ECLI:NL:GHSHE:2017:2486

Gerechtshof 's-Hertogenbosch

Datum uitspraak
1 juni 2017
Publicatiedatum
1 juni 2017
Zaaknummer
200.211.665_01
Instantie
Gerechtshof 's-Hertogenbosch
Type
Uitspraak
Rechtsgebied
Civiel recht; Personen- en familierecht
Procedures
  • Hoger beroep
Vindplaatsen
  • Rechtspraak.nl
AI samenvatting door LexboostAutomatisch gegenereerd

Hoger beroep inzake uithuisplaatsing en ondertoezichtstelling van een minderjarige

In deze zaak gaat het om een hoger beroep van de vader tegen de beschikking van de rechtbank Oost-Brabant van 16 december 2016, waarin de ondertoezichtstelling en uithuisplaatsing van zijn dochter, hierna te noemen [minderjarige], zijn verlengd. De vader, die alleen het gezag over [minderjarige] heeft, verzoekt het hof om de beschikking te vernietigen en de GI (William Schrikker Stichting Jeugdbescherming en Jeugdreclassering) te verplichten om [minderjarige] binnen een door het hof te bepalen termijn bij hem te plaatsen. De GI verzet zich tegen dit verzoek en vraagt om de vader niet-ontvankelijk te verklaren in zijn beroep, dan wel het beroep af te wijzen en de beschikking te bekrachtigen.

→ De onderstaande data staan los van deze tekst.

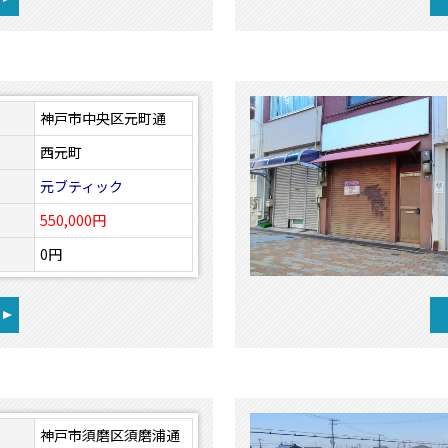
神戸市中央区元町通
西元町
元ブティック
550,000円
0円
神戸市須磨区須磨浦通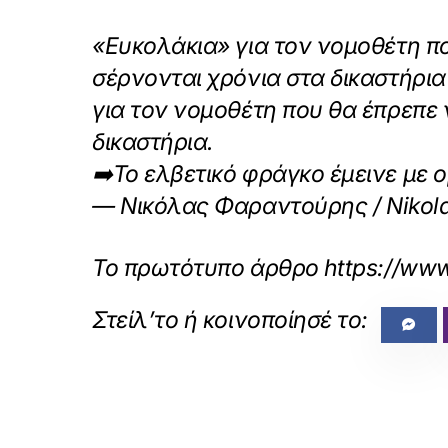
«Ευκολάκια» για τον νομοθέτη πο
σέρνονται χρόνια στα δικαστήρια
για τον νομοθέτη που θα έπρεπε 
δικαστήρια.
➡️Το ελβετικό φράγκο έμεινε με 
— Νικόλας Φαραντούρης / Nikolas
Το πρωτότυπο άρθρο
https://www
«
ΠΡΟΗΓΟΥΜΕΝΟ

Tijdens de mondelinge behandeling op 2 mei 2017 zijn de vader, de GI en de moeder gehoord. De pleegouders en de Raad voor de Kinderbescherming zijn niet verschenen. De vader voert aan dat hij onvoldoende kans heeft gehad om te bewijzen dat hij in staat is om [minderjarige] een veilig thuis te bieden. De GI stelt daarentegen dat [minderjarige] een kwetsbaar meisje is dat in het pleeggezin goed wordt opgevangen en dat de vader niet in staat is om haar de zorg te bieden die zij nodig heeft.

Het hof overweegt dat de verlenging van de ondertoezichtstelling en de machtiging tot uithuisplaatsing op goede gronden is gegeven. De vader heeft niet aangetoond dat hij in staat is om [minderjarige] de benodigde zorg te bieden. Het hof bekrachtigt daarom de beschikking van de rechtbank en wijst het meer of anders verzochte af.

Uitspraak

GERECHTSHOF 's-HERTOGENBOSCH

Afdeling civiel recht
Uitspraak : 1 juni 2017
Zaaknummer : 200.211.665/01
Zaaknummer 1e aanleg : C/01/304242 / JE RK 16-134
in de zaak in hoger beroep van:
[appellant],
wonende te [woonplaats] ,
appellant,
hierna te noemen: de vader,
advocaat: mr. M.H.A.J. Slaats,
tegen
William Schrikker Stichting Jeugdbescherming en Jeugdreclassering,
gevestigd te [vestigingsplaats] ,
verweerster,
hierna te noemen: de GI.
Als belanghebbenden worden aangemerkt:
-
[de pleegvader], wonende te [woonplaats] , hierna te noemen: de pleegvader;
-
[de pleegmoeder], wonende te [woonplaats] , hierna te noemen: de pleegmoeder,
hierna gezamenlijk te noemen: de pleegouders.
Als informant wordt aangemerkt:
-
[de moeder], wonende te [woonplaats] , hierna te noemen: de moeder.
In zijn hoedanigheid als omschreven in artikel 810 van het Wetboek van Burgerlijke Rechtsvordering is in de procedure gekend:
de Raad voor de Kinderbescherming,
regio: Zuidoost Nederland, locatie [locatie] ,
hierna te noemen: de raad.

1.Het geding in eerste aanleg

Het hof verwijst naar de beschikking van de rechtbank Oost-Brabant van 16 december 2016.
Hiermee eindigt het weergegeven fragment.